* _Your goal_
Copy the entries below word for word, but omit any pictures they contain.

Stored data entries
★ ★ ★ ★

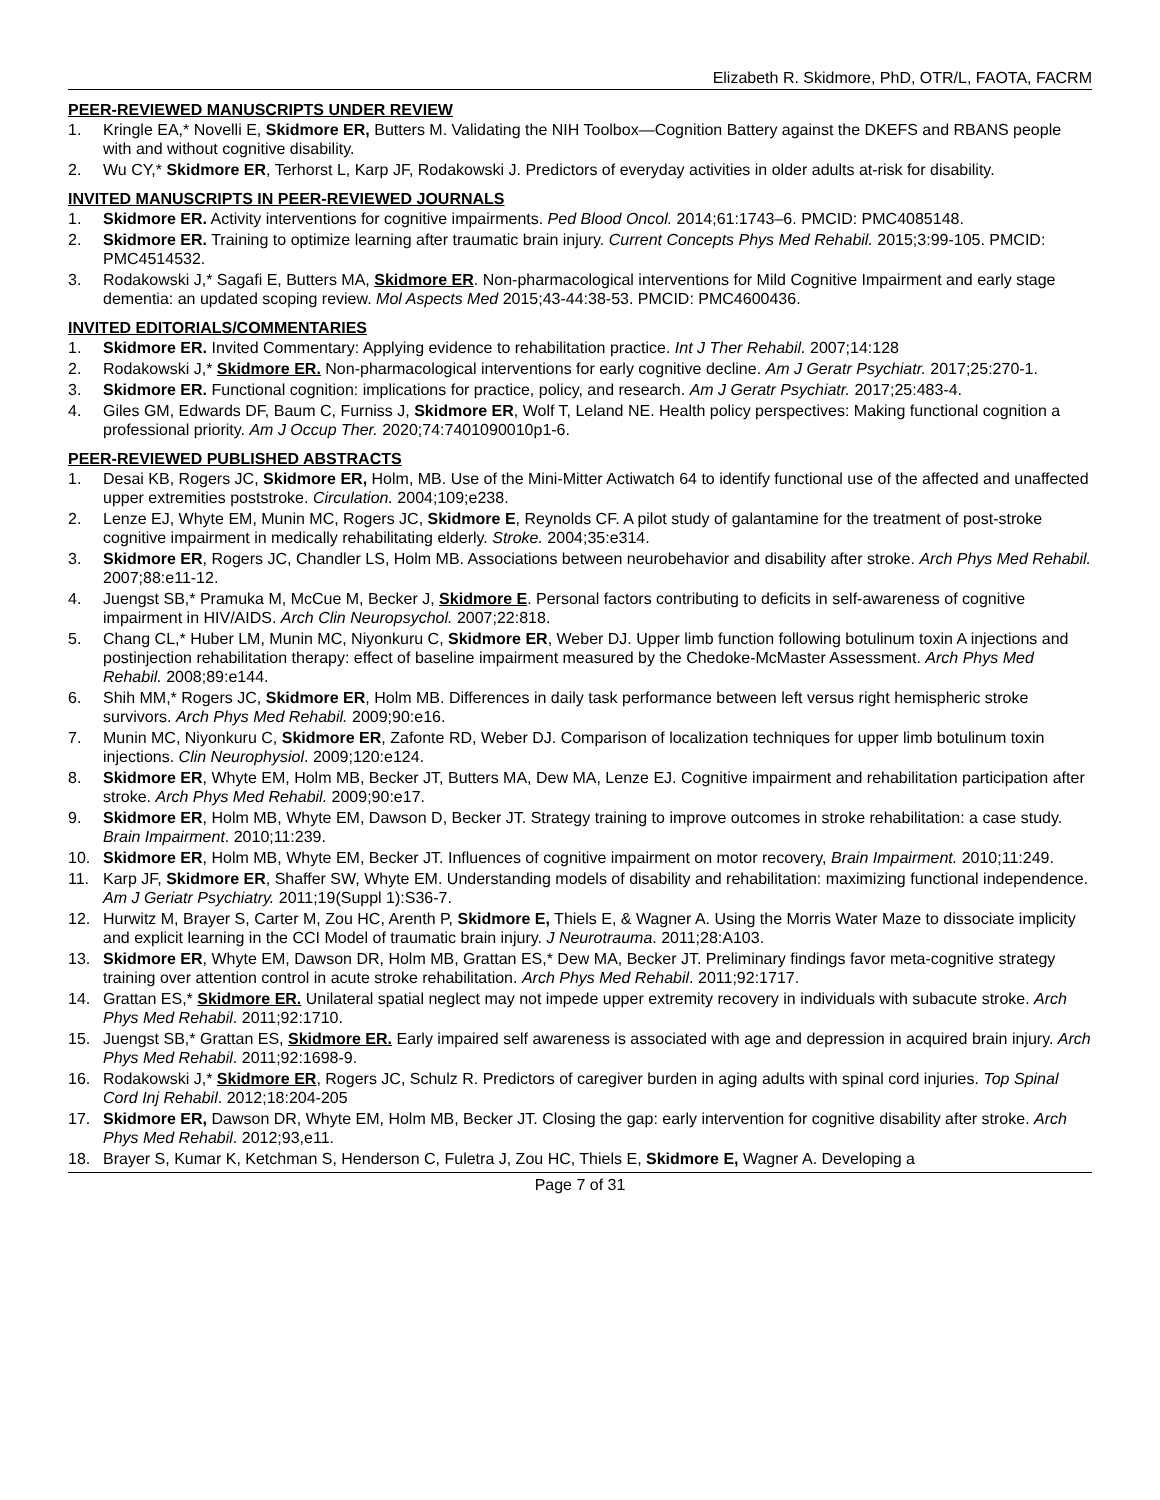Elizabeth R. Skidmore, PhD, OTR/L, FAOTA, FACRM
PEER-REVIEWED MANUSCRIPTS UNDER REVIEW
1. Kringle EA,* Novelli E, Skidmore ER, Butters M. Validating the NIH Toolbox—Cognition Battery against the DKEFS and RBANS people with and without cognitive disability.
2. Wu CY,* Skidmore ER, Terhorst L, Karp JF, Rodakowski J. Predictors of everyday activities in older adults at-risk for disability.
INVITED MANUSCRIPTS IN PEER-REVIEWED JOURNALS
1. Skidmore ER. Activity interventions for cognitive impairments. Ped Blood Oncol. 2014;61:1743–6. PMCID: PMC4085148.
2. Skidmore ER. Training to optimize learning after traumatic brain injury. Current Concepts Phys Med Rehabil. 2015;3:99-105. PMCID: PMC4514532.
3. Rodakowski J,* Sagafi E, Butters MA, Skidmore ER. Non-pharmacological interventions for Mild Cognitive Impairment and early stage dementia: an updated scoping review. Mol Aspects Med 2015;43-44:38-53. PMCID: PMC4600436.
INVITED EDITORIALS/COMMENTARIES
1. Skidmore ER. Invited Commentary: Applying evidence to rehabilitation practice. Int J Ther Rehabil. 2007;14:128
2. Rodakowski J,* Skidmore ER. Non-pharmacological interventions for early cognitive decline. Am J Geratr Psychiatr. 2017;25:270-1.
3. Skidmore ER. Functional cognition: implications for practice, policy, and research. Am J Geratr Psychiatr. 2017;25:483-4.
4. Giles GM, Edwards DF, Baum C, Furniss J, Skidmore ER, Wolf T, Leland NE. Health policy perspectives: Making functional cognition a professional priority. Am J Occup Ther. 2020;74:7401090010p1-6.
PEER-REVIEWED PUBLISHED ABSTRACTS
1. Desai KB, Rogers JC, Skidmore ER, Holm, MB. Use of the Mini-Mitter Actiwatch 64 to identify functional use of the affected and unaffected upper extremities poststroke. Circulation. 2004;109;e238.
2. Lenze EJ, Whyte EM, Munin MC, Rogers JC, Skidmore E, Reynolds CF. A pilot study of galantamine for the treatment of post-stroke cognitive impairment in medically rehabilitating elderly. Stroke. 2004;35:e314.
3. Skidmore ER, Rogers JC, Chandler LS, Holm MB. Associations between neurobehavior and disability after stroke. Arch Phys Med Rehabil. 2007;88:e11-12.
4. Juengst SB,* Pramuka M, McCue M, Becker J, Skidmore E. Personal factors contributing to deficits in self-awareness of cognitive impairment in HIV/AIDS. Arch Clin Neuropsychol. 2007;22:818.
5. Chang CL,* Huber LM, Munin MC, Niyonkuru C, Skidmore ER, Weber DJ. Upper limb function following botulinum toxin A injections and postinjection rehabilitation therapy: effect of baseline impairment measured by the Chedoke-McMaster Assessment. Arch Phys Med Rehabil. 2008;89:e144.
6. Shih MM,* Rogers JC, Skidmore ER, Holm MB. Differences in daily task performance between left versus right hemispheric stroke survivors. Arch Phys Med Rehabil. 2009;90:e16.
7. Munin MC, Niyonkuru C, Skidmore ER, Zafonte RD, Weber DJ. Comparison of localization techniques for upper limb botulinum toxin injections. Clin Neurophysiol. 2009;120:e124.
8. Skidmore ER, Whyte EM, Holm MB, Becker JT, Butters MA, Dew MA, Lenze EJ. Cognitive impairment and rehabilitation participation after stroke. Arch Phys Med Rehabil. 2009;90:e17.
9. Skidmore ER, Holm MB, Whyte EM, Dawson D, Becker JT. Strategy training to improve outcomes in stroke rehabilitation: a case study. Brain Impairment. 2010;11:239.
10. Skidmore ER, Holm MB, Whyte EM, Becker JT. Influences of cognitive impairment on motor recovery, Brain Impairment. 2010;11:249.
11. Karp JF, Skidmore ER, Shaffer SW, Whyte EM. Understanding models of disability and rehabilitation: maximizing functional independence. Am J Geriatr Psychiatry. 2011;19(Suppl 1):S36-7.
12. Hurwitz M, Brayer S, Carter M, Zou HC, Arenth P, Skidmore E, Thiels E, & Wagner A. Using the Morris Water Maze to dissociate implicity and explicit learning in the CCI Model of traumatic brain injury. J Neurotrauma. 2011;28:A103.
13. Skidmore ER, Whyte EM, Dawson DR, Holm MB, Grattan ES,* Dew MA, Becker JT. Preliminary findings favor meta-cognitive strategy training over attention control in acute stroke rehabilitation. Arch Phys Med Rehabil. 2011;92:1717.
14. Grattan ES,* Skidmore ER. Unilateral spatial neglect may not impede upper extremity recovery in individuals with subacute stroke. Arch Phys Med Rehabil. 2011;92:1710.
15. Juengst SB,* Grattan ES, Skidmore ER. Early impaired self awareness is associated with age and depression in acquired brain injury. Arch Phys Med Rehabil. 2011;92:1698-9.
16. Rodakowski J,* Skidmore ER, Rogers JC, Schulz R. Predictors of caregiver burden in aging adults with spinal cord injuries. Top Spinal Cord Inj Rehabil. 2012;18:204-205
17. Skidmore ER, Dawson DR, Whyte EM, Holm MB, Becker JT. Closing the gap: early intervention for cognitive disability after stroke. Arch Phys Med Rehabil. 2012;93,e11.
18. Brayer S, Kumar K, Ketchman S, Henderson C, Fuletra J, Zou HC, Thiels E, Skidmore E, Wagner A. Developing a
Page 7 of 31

★ ★ ★ ★

* _Task result_
Elizabeth R. Skidmore, PhD, OTR/L, FAOTA, FACRM
PEER-REVIEWED MANUSCRIPTS UNDER REVIEW
1. Kringle EA,* Novelli E, Skidmore ER, Butters M. Validating the NIH Toolbox—Cognition Battery against the DKEFS and RBANS people with and without cognitive disability.
2. Wu CY,* Skidmore ER, Terhorst L, Karp JF, Rodakowski J. Predictors of everyday activities in older adults at-risk for disability.
INVITED MANUSCRIPTS IN PEER-REVIEWED JOURNALS
1. Skidmore ER. Activity interventions for cognitive impairments. Ped Blood Oncol. 2014;61:1743–6. PMCID: PMC4085148.
2. Skidmore ER. Training to optimize learning after traumatic brain injury. Current Concepts Phys Med Rehabil. 2015;3:99-105. PMCID: PMC4514532.
3. Rodakowski J,* Sagafi E, Butters MA, Skidmore ER. Non-pharmacological interventions for Mild Cognitive Impairment and early stage dementia: an updated scoping review. Mol Aspects Med 2015;43-44:38-53. PMCID: PMC4600436.
INVITED EDITORIALS/COMMENTARIES
1. Skidmore ER. Invited Commentary: Applying evidence to rehabilitation practice. Int J Ther Rehabil. 2007;14:128
2. Rodakowski J,* Skidmore ER. Non-pharmacological interventions for early cognitive decline. Am J Geratr Psychiatr. 2017;25:270-1.
3. Skidmore ER. Functional cognition: implications for practice, policy, and research. Am J Geratr Psychiatr. 2017;25:483-4.
4. Giles GM, Edwards DF, Baum C, Furniss J, Skidmore ER, Wolf T, Leland NE. Health policy perspectives: Making functional cognition a professional priority. Am J Occup Ther. 2020;74:7401090010p1-6.
PEER-REVIEWED PUBLISHED ABSTRACTS
1. Desai KB, Rogers JC, Skidmore ER, Holm, MB. Use of the Mini-Mitter Actiwatch 64 to identify functional use of the affected and unaffected upper extremities poststroke. Circulation. 2004;109;e238.
2. Lenze EJ, Whyte EM, Munin MC, Rogers JC, Skidmore E, Reynolds CF. A pilot study of galantamine for the treatment of post-stroke cognitive impairment in medically rehabilitating elderly. Stroke. 2004;35:e314.
3. Skidmore ER, Rogers JC, Chandler LS, Holm MB. Associations between neurobehavior and disability after stroke. Arch Phys Med Rehabil. 2007;88:e11-12.
4. Juengst SB,* Pramuka M, McCue M, Becker J, Skidmore E. Personal factors contributing to deficits in self-awareness of cognitive impairment in HIV/AIDS. Arch Clin Neuropsychol. 2007;22:818.
5. Chang CL,* Huber LM, Munin MC, Niyonkuru C, Skidmore ER, Weber DJ. Upper limb function following botulinum toxin A injections and postinjection rehabilitation therapy: effect of baseline impairment measured by the Chedoke-McMaster Assessment. Arch Phys Med Rehabil. 2008;89:e144.
6. Shih MM,* Rogers JC, Skidmore ER, Holm MB. Differences in daily task performance between left versus right hemispheric stroke survivors. Arch Phys Med Rehabil. 2009;90:e16.
7. Munin MC, Niyonkuru C, Skidmore ER, Zafonte RD, Weber DJ. Comparison of localization techniques for upper limb botulinum toxin injections. Clin Neurophysiol. 2009;120:e124.
8. Skidmore ER, Whyte EM, Holm MB, Becker JT, Butters MA, Dew MA, Lenze EJ. Cognitive impairment and rehabilitation participation after stroke. Arch Phys Med Rehabil. 2009;90:e17.
9. Skidmore ER, Holm MB, Whyte EM, Dawson D, Becker JT. Strategy training to improve outcomes in stroke rehabilitation: a case study. Brain Impairment. 2010;11:239.
10. Skidmore ER, Holm MB, Whyte EM, Becker JT. Influences of cognitive impairment on motor recovery, Brain Impairment. 2010;11:249.
11. Karp JF, Skidmore ER, Shaffer SW, Whyte EM. Understanding models of disability and rehabilitation: maximizing functional independence. Am J Geriatr Psychiatry. 2011;19(Suppl 1):S36-7.
12. Hurwitz M, Brayer S, Carter M, Zou HC, Arenth P, Skidmore E, Thiels E, & Wagner A. Using the Morris Water Maze to dissociate implicity and explicit learning in the CCI Model of traumatic brain injury. J Neurotrauma. 2011;28:A103.
13. Skidmore ER, Whyte EM, Dawson DR, Holm MB, Grattan ES,* Dew MA, Becker JT. Preliminary findings favor meta-cognitive strategy training over attention control in acute stroke rehabilitation. Arch Phys Med Rehabil. 2011;92:1717.
14. Grattan ES,* Skidmore ER. Unilateral spatial neglect may not impede upper extremity recovery in individuals with subacute stroke. Arch Phys Med Rehabil. 2011;92:1710.
15. Juengst SB,* Grattan ES, Skidmore ER. Early impaired self awareness is associated with age and depression in acquired brain injury. Arch Phys Med Rehabil. 2011;92:1698-9.
16. Rodakowski J,* Skidmore ER, Rogers JC, Schulz R. Predictors of caregiver burden in aging adults with spinal cord injuries. Top Spinal Cord Inj Rehabil. 2012;18:204-205
17. Skidmore ER, Dawson DR, Whyte EM, Holm MB, Becker JT. Closing the gap: early intervention for cognitive disability after stroke. Arch Phys Med Rehabil. 2012;93,e11.
18. Brayer S, Kumar K, Ketchman S, Henderson C, Fuletra J, Zou HC, Thiels E, Skidmore E, Wagner A. Developing a
Page 7 of 31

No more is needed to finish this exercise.